The aftermath of the Great Depression was a disaster for the true believers in free markets.  The New Deal, that was developed by government in response to the Great Depression, increased the role on government in the economy.  This was, and still is, anathema to true believers in the ideal of free markets.  According the their belief system, the proper medicine should have been even less government involvement in the economy.  Unfortunately for them,  the economy turned around and most of the public came to believe that the New Deal facilitated the recovery.  That has not dissuaded the true believers.  They were provided a new opportunity during the cold war.  Communism, which is an idealized system, much like the system of free markets,  was their new enemy.  Fortunately for the free marketers,  the US government welcomed their assistance in the war of ideas.  For example, Milton Friedman and other economists from the University of Chicago were given the opportunity to inculcate free market ideology in South America.  Over one hundred graduate students in Chile were awarded PhD's from Chicago.  The Ford Foundation and government agencies provided the support and funding for their indoctrination.  The graduates from this program supported the military junta that overthrew the social democratic government of Chile, and they developed the economic plan that was followed by military dictatorship.  The government privatized social security, and it replaced the public education system with charter schools and school vouchers among other things.  It took a military dictatorship to implement the ideal of free markets in Chile.  Predictably, when things went bad in the economy there was a simple explanation for the problem.  Defenders of Communism argued that the ideal of Communism was never realized in the Soviet Union, and that is why it failed.

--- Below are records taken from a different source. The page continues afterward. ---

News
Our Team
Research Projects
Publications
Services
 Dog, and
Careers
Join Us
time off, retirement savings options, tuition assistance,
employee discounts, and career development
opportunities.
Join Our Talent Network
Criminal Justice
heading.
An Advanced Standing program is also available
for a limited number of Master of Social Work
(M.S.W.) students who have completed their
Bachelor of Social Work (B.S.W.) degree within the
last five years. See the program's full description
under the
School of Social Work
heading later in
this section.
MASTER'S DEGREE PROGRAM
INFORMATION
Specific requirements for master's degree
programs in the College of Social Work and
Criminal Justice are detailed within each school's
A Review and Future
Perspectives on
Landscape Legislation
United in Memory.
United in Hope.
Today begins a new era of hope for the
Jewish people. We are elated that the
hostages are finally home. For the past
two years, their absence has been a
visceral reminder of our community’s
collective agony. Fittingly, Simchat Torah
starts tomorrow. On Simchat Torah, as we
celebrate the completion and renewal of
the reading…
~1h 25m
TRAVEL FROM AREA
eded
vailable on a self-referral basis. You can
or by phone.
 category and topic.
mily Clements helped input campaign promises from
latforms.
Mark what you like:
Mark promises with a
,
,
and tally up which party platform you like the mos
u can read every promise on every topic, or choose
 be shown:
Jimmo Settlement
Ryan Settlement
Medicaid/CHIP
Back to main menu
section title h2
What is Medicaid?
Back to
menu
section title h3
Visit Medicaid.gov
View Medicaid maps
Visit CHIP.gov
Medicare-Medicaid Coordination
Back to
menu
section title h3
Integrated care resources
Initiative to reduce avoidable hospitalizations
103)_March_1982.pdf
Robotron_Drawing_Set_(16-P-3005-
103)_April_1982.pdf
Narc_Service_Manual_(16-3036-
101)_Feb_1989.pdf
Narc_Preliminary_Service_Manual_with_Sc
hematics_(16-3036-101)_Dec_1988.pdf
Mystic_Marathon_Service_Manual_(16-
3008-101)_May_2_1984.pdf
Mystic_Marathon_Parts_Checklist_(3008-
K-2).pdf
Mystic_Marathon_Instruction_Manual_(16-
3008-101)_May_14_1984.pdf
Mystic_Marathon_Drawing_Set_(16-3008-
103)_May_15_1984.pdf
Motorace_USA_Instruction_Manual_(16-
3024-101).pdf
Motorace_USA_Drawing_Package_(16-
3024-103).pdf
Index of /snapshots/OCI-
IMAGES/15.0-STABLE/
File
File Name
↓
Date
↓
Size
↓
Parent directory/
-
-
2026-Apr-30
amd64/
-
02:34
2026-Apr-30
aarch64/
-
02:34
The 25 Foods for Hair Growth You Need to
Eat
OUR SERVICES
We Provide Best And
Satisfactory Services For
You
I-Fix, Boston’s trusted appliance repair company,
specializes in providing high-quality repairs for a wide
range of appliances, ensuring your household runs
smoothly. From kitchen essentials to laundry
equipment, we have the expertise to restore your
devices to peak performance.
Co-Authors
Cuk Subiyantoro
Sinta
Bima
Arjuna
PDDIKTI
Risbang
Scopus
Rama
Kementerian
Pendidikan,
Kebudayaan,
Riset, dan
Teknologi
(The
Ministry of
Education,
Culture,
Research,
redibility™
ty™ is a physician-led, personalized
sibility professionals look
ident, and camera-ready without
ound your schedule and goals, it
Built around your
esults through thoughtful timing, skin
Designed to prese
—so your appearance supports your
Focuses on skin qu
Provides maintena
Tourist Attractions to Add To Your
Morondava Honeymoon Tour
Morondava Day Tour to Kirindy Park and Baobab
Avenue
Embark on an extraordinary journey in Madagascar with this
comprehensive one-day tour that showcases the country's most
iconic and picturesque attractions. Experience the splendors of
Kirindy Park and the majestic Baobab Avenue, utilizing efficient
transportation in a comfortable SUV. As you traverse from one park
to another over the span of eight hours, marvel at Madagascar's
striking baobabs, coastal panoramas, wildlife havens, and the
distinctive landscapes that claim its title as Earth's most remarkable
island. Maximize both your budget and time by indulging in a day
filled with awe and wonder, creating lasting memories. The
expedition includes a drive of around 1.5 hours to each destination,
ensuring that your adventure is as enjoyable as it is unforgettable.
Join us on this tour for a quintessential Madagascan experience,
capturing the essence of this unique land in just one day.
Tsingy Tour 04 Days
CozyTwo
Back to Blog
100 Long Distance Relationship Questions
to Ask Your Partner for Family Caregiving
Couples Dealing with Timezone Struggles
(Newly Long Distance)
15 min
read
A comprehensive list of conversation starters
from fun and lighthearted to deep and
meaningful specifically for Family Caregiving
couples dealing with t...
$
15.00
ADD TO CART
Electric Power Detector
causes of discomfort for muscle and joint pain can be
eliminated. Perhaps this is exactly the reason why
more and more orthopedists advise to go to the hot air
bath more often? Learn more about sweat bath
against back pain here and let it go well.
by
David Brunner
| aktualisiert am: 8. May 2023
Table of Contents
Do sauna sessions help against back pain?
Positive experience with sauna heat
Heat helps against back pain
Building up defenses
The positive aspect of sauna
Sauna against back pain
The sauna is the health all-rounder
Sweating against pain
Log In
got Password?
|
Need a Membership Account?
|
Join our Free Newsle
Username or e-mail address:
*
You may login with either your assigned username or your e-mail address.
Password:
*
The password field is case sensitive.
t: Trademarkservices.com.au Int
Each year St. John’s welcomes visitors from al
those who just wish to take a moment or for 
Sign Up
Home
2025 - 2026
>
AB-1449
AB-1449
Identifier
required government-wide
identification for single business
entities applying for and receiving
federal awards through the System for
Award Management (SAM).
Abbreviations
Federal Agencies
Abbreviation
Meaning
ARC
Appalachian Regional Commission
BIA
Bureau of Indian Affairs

The free marketers from Chicago made a similar argument.  Milton Friedman told the military dictator to work harder to achieve the idealized free market.

The threat of Communism has gone, but the free marketers have a new enemy.  They abhor social democracy.  They had no problems with a military dictatorship in Chile as long as it supported the ideal of free markets.  But democratic governments that regulate the economy;  provide social welfare programs, and deliver public services that could be turned over to private enterprise must be changed.  A democratic government, that does not support their ideal of totally free markets, must be subverted, or captured by private enterprise.  The ideology of free markets is still the religion that is sold to the public in the war against social democracy.  It is primarily an economic ideology, but the concepts of individual liberty, and freedom from centralized government, are part of the ideology that make it appealing to much of the public.  The government is the enemy of freedom, unless of course, when it provides funds to private enterprise, or when it shapes the rules by which the economy operates to benefit those who preach the virtues of freedom.